Aufgabenstellung: Tippe alle folgenden Zeilen vollständig und ohne jede Änderung ab.

*** Vorliegende Zeilen

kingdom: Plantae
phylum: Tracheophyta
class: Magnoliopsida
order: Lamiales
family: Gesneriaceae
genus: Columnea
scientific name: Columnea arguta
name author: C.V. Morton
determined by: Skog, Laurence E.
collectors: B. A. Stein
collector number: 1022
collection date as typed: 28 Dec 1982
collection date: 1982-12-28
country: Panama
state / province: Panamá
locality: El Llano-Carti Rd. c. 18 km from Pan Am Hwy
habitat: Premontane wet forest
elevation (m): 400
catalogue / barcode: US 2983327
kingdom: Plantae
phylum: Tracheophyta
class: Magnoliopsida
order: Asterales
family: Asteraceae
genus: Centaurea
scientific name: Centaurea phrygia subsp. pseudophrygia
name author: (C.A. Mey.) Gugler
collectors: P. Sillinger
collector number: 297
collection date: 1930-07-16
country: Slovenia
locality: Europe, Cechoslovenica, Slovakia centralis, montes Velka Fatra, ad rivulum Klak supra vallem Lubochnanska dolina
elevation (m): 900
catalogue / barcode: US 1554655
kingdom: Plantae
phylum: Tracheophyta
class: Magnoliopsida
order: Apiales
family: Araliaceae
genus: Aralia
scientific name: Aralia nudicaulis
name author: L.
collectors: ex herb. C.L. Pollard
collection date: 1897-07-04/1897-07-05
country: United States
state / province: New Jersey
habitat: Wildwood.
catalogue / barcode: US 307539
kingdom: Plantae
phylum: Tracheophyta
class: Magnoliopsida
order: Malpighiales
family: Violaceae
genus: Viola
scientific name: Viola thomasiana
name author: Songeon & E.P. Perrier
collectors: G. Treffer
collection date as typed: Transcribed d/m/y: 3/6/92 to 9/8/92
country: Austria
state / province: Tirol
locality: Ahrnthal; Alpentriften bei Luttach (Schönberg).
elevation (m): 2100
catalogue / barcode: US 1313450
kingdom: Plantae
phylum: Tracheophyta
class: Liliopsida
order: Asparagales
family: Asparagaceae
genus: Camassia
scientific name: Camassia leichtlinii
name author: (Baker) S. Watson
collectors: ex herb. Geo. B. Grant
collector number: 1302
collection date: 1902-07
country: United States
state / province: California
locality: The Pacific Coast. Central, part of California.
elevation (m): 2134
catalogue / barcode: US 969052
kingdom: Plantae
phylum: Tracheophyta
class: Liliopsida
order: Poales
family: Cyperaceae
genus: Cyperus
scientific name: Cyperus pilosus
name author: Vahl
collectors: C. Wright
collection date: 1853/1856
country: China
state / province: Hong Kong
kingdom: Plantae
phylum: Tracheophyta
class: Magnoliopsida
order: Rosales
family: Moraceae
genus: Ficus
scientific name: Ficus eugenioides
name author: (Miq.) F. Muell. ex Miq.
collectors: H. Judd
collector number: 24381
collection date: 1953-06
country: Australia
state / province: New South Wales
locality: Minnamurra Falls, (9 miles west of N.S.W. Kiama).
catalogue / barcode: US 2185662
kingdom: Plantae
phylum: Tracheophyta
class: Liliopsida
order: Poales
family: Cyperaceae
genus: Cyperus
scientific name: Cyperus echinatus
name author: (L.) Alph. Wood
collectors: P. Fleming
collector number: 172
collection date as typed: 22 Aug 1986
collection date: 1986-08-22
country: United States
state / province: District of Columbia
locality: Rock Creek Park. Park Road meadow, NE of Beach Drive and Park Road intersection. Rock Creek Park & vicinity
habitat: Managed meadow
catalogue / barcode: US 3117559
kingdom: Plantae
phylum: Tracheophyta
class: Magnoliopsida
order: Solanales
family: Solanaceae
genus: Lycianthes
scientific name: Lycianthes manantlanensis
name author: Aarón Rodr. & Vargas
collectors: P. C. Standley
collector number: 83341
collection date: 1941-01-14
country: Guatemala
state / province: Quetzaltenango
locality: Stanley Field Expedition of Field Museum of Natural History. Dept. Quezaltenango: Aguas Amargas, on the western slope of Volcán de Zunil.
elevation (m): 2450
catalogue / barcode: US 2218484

******

Antwort:
kingdom: Plantae
phylum: Tracheophyta
class: Magnoliopsida
order: Lamiales
family: Gesneriaceae
genus: Columnea
scientific name: Columnea arguta
name author: C.V. Morton
determined by: Skog, Laurence E.
collectors: B. A. Stein
collector number: 1022
collection date as typed: 28 Dec 1982
collection date: 1982-12-28
country: Panama
state / province: Panamá
locality: El Llano-Carti Rd. c. 18 km from Pan Am Hwy
habitat: Premontane wet forest
elevation (m): 400
catalogue / barcode: US 2983327
kingdom: Plantae
phylum: Tracheophyta
class: Magnoliopsida
order: Asterales
family: Asteraceae
genus: Centaurea
scientific name: Centaurea phrygia subsp. pseudophrygia
name author: (C.A. Mey.) Gugler
collectors: P. Sillinger
collector number: 297
collection date: 1930-07-16
country: Slovenia
locality: Europe, Cechoslovenica, Slovakia centralis, montes Velka Fatra, ad rivulum Klak supra vallem Lubochnanska dolina
elevation (m): 900
catalogue / barcode: US 1554655
kingdom: Plantae
phylum: Tracheophyta
class: Magnoliopsida
order: Apiales
family: Araliaceae
genus: Aralia
scientific name: Aralia nudicaulis
name author: L.
collectors: ex herb. C.L. Pollard
collection date: 1897-07-04/1897-07-05
country: United States
state / province: New Jersey
habitat: Wildwood.
catalogue / barcode: US 307539
kingdom: Plantae
phylum: Tracheophyta
class: Magnoliopsida
order: Malpighiales
family: Violaceae
genus: Viola
scientific name: Viola thomasiana
name author: Songeon & E.P. Perrier
collectors: G. Treffer
collection date as typed: Transcribed d/m/y: 3/6/92 to 9/8/92
country: Austria
state / province: Tirol
locality: Ahrnthal; Alpentriften bei Luttach (Schönberg).
elevation (m): 2100
catalogue / barcode: US 1313450
kingdom: Plantae
phylum: Tracheophyta
class: Liliopsida
order: Asparagales
family: Asparagaceae
genus: Camassia
scientific name: Camassia leichtlinii
name author: (Baker) S. Watson
collectors: ex herb. Geo. B. Grant
collector number: 1302
collection date: 1902-07
country: United States
state / province: California
locality: The Pacific Coast. Central, part of California.
elevation (m): 2134
catalogue / barcode: US 969052
kingdom: Plantae
phylum: Tracheophyta
class: Liliopsida
order: Poales
family: Cyperaceae
genus: Cyperus
scientific name: Cyperus pilosus
name author: Vahl
collectors: C. Wright
collection date: 1853/1856
country: China
state / province: Hong Kong
kingdom: Plantae
phylum: Tracheophyta
class: Magnoliopsida
order: Rosales
family: Moraceae
genus: Ficus
scientific name: Ficus eugenioides
name author: (Miq.) F. Muell. ex Miq.
collectors: H. Judd
collector number: 24381
collection date: 1953-06
country: Australia
state / province: New South Wales
locality: Minnamurra Falls, (9 miles west of N.S.W. Kiama).
catalogue / barcode: US 2185662
kingdom: Plantae
phylum: Tracheophyta
class: Liliopsida
order: Poales
family: Cyperaceae
genus: Cyperus
scientific name: Cyperus echinatus
name author: (L.) Alph. Wood
collectors: P. Fleming
collector number: 172
collection date as typed: 22 Aug 1986
collection date: 1986-08-22
country: United States
state / province: District of Columbia
locality: Rock Creek Park. Park Road meadow, NE of Beach Drive and Park Road intersection. Rock Creek Park & vicinity
habitat: Managed meadow
catalogue / barcode: US 3117559
kingdom: Plantae
phylum: Tracheophyta
class: Magnoliopsida
order: Solanales
family: Solanaceae
genus: Lycianthes
scientific name: Lycianthes manantlanensis
name author: Aarón Rodr. & Vargas
collectors: P. C. Standley
collector number: 83341
collection date: 1941-01-14
country: Guatemala
state / province: Quetzaltenango
locality: Stanley Field Expedition of Field Museum of Natural History. Dept. Quezaltenango: Aguas Amargas, on the western slope of Volcán de Zunil.
elevation (m): 2450
catalogue / barcode: US 2218484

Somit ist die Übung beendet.